Passage for review Start Marker

How to setup IPFW working with blacklistd

Mon Nov 13 17:38:02 UTC 2017

Greetings all!

Sorry for not being response to your request for help sooner.

I had a bit of a hardware crisis here last week, where
what I thought was merely a blown power supply turned
out to be a failed motherboard.  Getting the 2.5" SAS
drives back up and running in a different machine took
far longer than I would have guessed.  That, along with
a secondary MX host that was offline for the first 36
hours after the main mail server went down was a cause
for additional excitement.

Anyway.

I've read through the mail exchange, although its a bit
hard to follow all of it.

I'll offer a couple of observations about blacklistd
and how it operates, and maybe that will shed some light
on the problem at hand.  If not, well, I'd like to start
fresh with the current configuration, and what you're
seeing on your host.

Observations that might help:

1) The blacklistd support in 11.0 was broken in a couple
of significant ways.  The blacklistd support in 11.1 is
thought to be fully functional.  If you're not running 11.1,
you will need to update to 11.1.

2) I only use blacklistd with 'pf' in my day-to-day usage.
I extended the support in blacklistd-helper to hopefully
handle both ipfw and ipf, and it seemed to work OK for my
test setup.  HOWEVER, it is entirely possible that the way
I did the ipf/ipfw support has a flaw (or more) in it.

3) The changes to the various daemons to support the
blacklist just enable sending messages (and a copy of the
fd of socket) to the blacklist daemon.  The blacklist daemon
will extract information from the kernel about the socket's
other end (ie, the information about the remote system),
and stores that information in a database.

Passage for review End Marker

In the blacklistd post, list every tool named as something blacklistd or blacklistd-helper is used with or supports.

Study material Start Marker

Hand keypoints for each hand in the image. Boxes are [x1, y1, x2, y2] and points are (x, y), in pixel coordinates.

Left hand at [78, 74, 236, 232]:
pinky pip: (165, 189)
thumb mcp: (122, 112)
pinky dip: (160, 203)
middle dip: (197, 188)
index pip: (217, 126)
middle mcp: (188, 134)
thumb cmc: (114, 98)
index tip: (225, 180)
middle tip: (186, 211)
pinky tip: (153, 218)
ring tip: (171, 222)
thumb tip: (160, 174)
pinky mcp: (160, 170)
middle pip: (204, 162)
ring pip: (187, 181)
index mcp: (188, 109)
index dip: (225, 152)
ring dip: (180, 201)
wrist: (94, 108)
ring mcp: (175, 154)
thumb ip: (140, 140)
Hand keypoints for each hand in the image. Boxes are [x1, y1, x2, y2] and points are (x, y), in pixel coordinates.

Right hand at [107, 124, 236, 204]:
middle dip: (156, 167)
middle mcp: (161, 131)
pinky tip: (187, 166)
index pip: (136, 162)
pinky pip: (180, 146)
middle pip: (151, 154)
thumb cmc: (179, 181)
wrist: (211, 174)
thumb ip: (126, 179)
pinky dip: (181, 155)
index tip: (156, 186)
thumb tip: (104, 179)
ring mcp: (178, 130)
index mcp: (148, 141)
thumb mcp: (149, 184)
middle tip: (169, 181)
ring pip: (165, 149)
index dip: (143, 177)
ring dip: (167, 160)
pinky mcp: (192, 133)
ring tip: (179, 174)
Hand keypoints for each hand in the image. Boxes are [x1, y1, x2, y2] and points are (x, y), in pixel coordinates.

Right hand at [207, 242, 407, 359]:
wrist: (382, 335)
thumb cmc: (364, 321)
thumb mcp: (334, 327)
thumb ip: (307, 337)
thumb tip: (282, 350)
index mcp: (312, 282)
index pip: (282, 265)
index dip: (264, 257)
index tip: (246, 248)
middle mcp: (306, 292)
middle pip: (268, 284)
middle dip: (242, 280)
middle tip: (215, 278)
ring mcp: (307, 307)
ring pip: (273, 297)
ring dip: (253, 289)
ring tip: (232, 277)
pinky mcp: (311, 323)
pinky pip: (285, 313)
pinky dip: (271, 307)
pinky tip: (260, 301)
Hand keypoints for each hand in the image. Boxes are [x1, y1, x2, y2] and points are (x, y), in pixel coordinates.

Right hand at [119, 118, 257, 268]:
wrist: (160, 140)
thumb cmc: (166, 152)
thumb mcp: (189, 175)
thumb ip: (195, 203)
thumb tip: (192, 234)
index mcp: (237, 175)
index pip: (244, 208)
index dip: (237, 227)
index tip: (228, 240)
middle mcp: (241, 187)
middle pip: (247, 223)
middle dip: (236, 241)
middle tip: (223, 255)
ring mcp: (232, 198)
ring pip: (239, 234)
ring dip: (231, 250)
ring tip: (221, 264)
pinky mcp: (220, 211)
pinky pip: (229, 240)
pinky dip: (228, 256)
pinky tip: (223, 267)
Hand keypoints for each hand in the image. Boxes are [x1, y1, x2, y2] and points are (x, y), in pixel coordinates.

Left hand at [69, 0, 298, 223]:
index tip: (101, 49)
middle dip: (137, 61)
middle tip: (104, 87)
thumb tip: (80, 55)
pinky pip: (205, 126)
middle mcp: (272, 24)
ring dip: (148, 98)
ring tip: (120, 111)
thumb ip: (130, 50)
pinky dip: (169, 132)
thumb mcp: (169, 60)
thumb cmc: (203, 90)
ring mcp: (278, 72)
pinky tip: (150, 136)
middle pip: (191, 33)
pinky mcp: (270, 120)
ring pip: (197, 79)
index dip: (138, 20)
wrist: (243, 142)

Study material End Marker

*Solution for this problem*:
pf, ipfw, ipf